* _GIVEN INFORMATION_:
-=-=-

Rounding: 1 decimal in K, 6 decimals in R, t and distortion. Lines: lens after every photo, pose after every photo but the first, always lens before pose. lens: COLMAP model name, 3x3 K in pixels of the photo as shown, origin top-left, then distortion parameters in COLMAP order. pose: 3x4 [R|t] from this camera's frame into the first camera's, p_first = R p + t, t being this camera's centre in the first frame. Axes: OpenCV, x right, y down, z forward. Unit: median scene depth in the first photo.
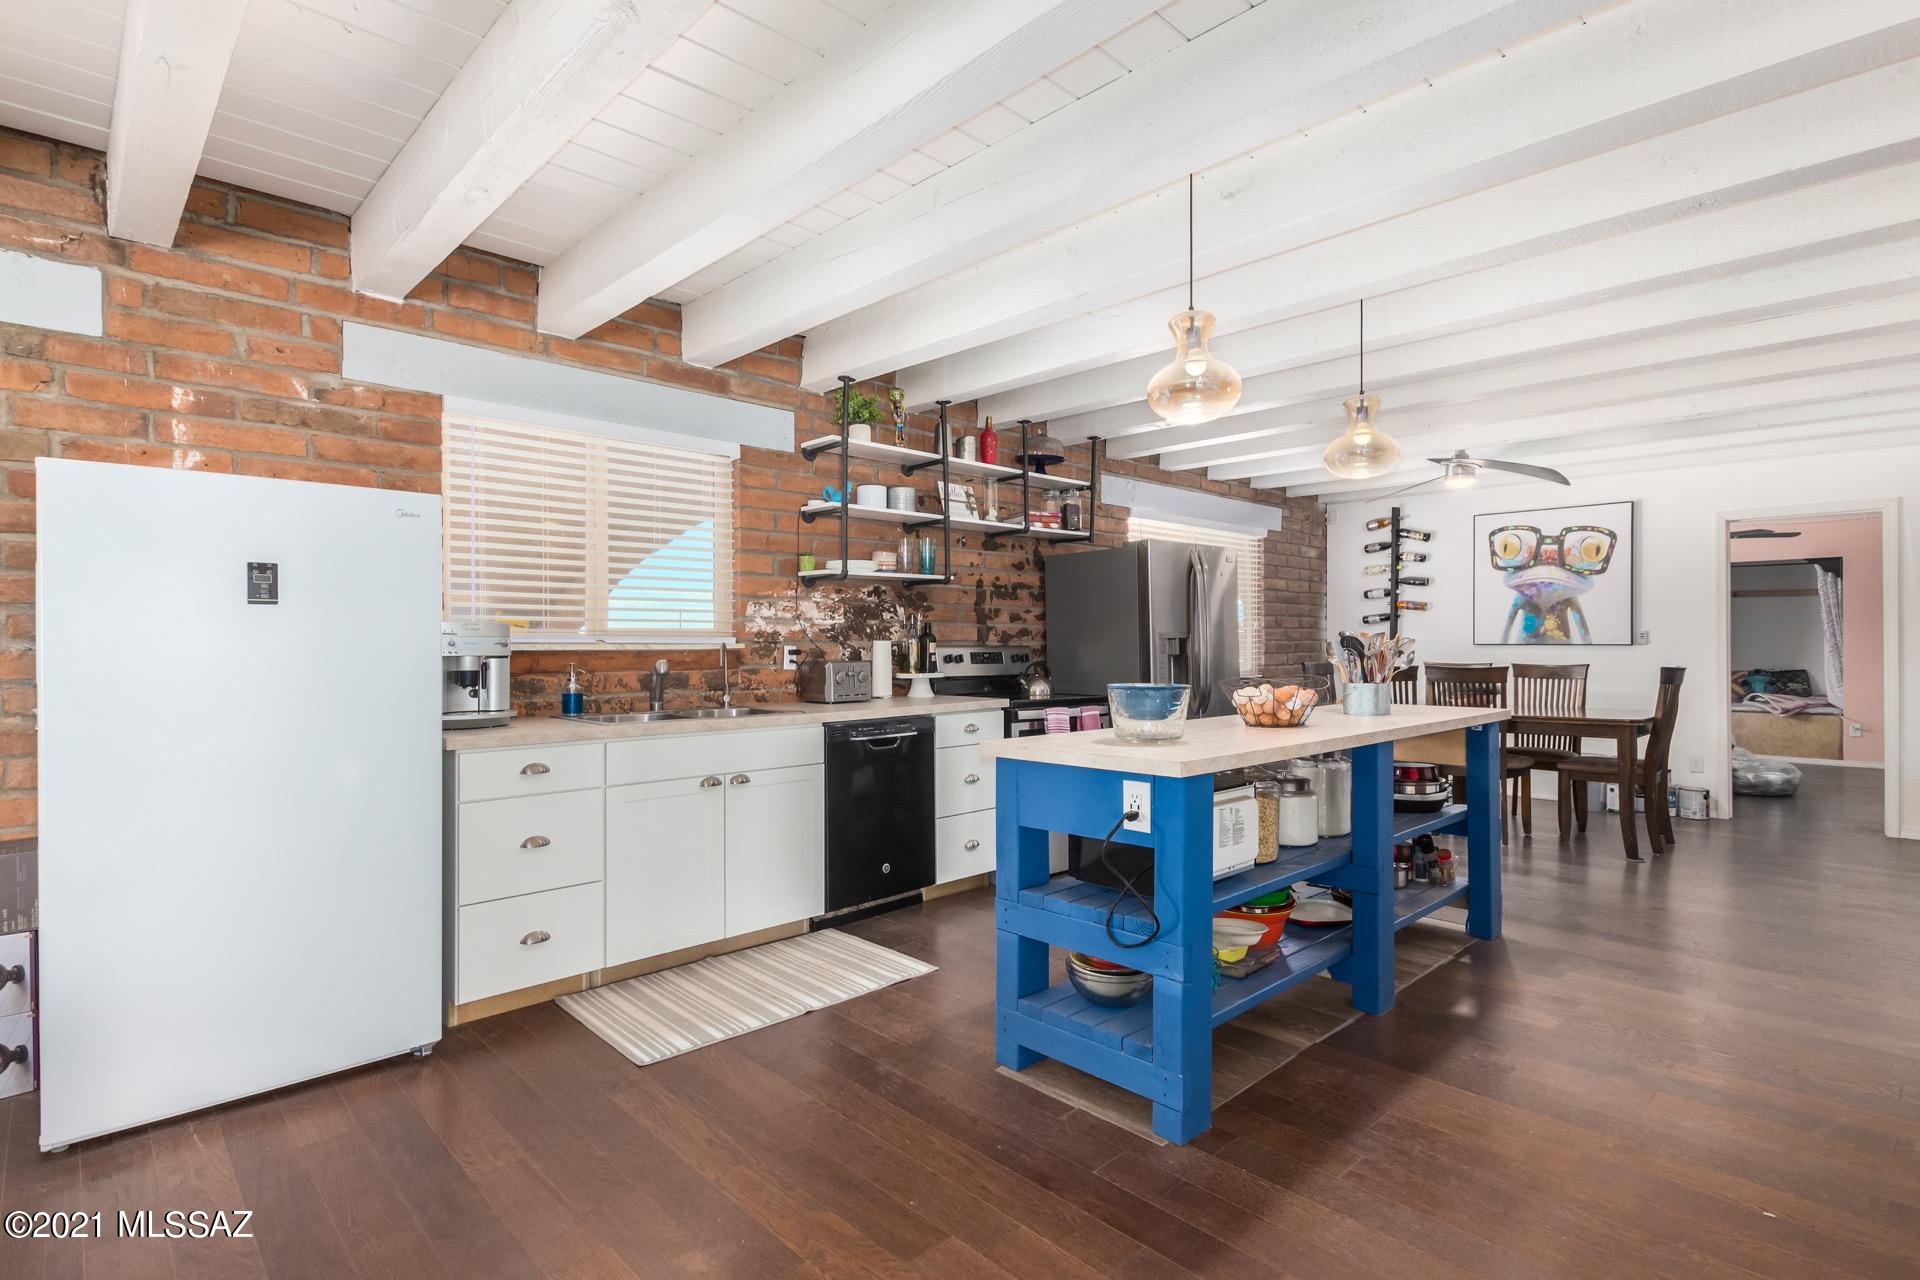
lens RADIAL K [[910.8, 0, 990.9], [0, 910.8, 640.4], [0, 0, 1]] dist [0.010048, 0.000925]
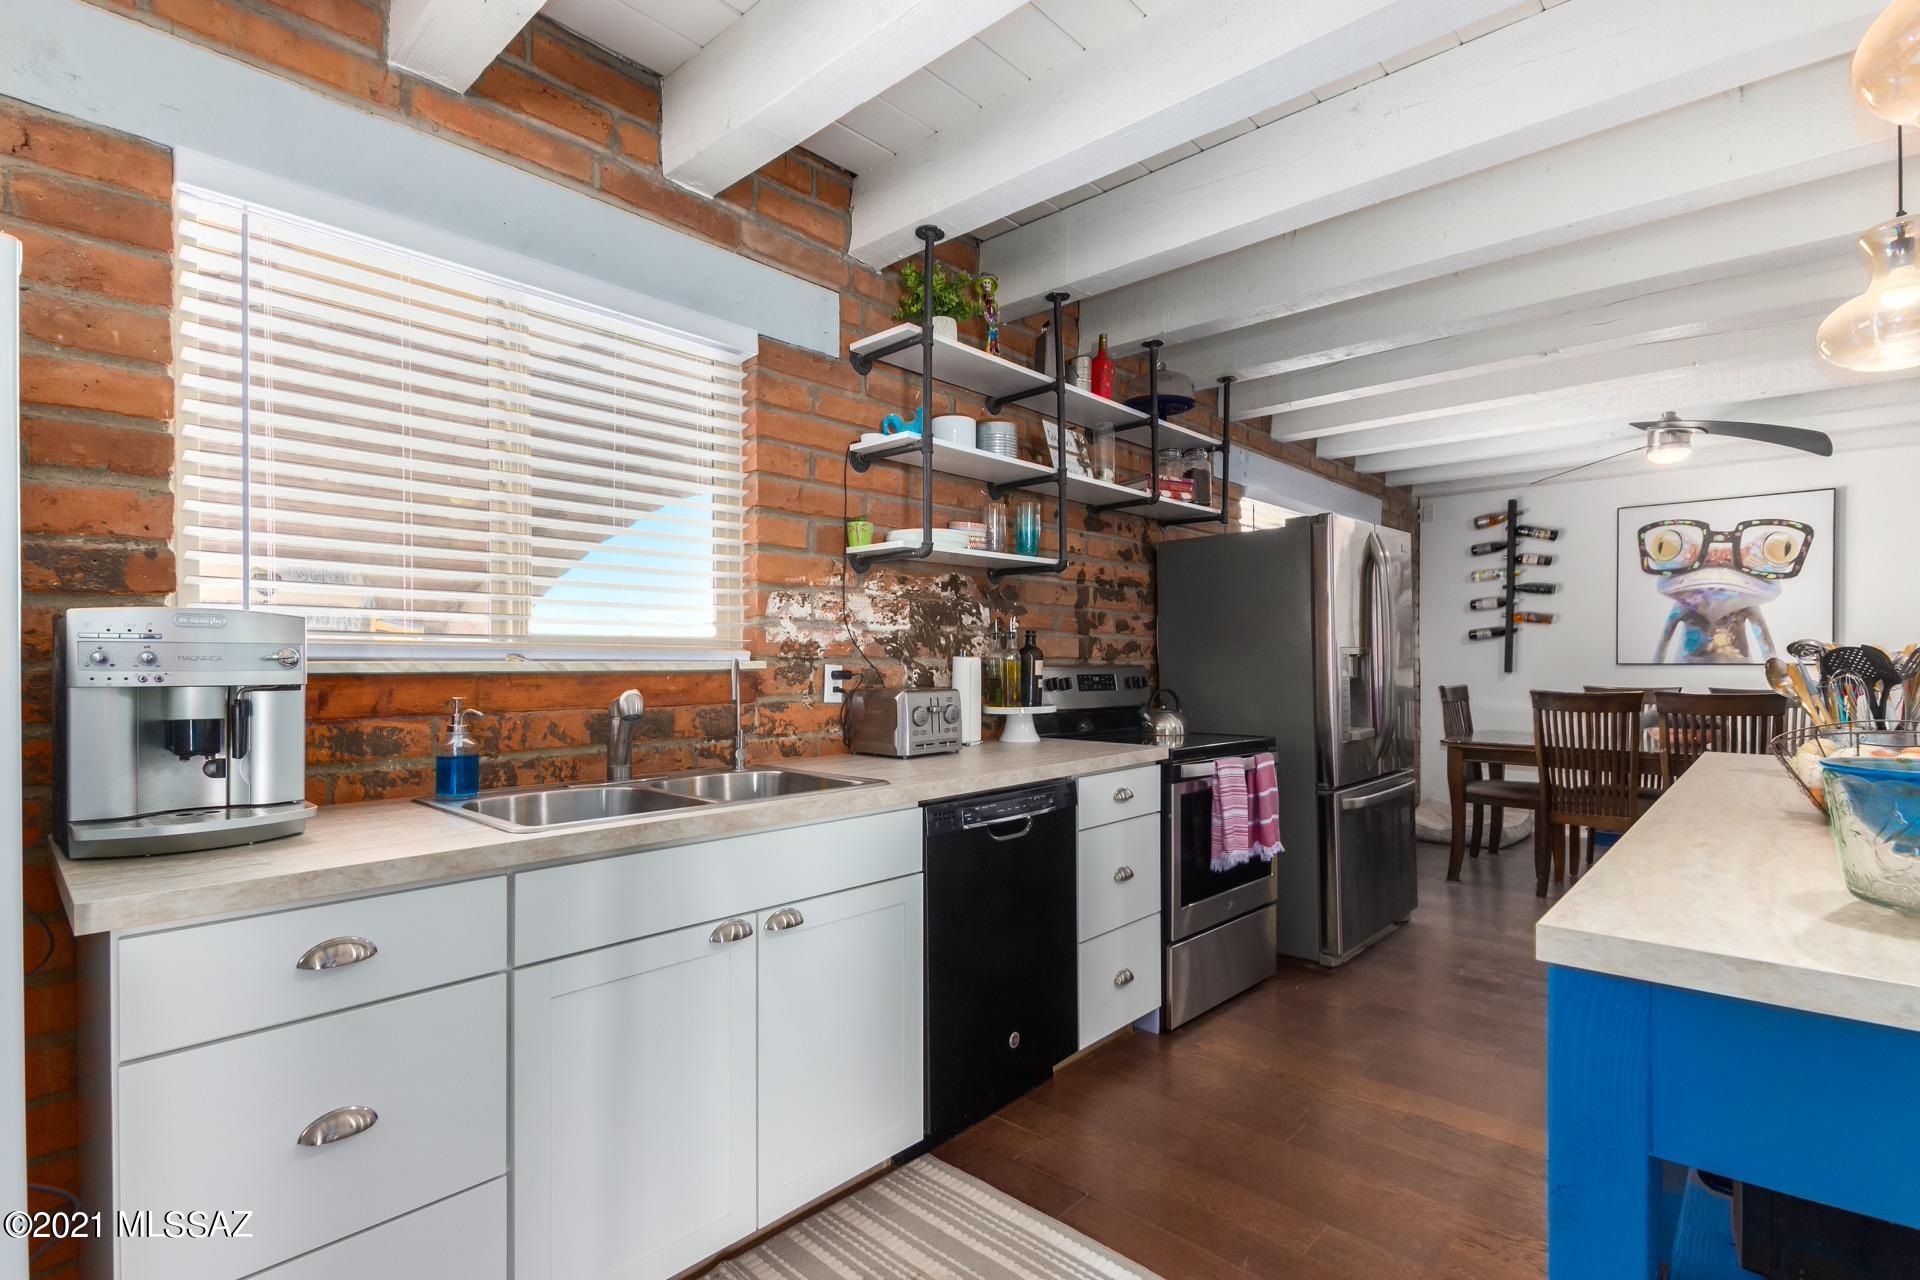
lens RADIAL K [[910.8, 0, 990.2], [0, 910.8, 665.4], [0, 0, 1]] dist [0.010048, 0.000925]
pose [[0.998996, 0.001224, 0.044789, -0.139604], [-0.001496, 0.999981, 0.006029, 0.002502], [-0.044781, -0.006090, 0.998978, 0.365052]]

-=-=-

* _EXERCISE GOAL_: Rewrite the listing above as a two-column CSV with the header request,response, one row per request, putting its text and its answer each in a single quoted field with line breaks replaced by spaces. Leave the pictures out.

* _SOLUTION TO THIS TASK_:
request,response
"Rounding: 1 decimal in K, 6 decimals in R, t and distortion. Lines: lens after every photo, pose after every photo but the first, always lens before pose. lens: COLMAP model name, 3x3 K in pixels of the photo as shown, origin top-left, then distortion parameters in COLMAP order. pose: 3x4 [R|t] from this camera's frame into the first camera's, p_first = R p + t, t being this camera's centre in the first frame. Axes: OpenCV, x right, y down, z forward. Unit: median scene depth in the first photo.","lens RADIAL K [[910.8, 0, 990.9], [0, 910.8, 640.4], [0, 0, 1]] dist [0.010048, 0.000925] lens RADIAL K [[910.8, 0, 990.2], [0, 910.8, 665.4], [0, 0, 1]] dist [0.010048, 0.000925] pose [[0.998996, 0.001224, 0.044789, -0.139604], [-0.001496, 0.999981, 0.006029, 0.002502], [-0.044781, -0.006090, 0.998978, 0.365052]]"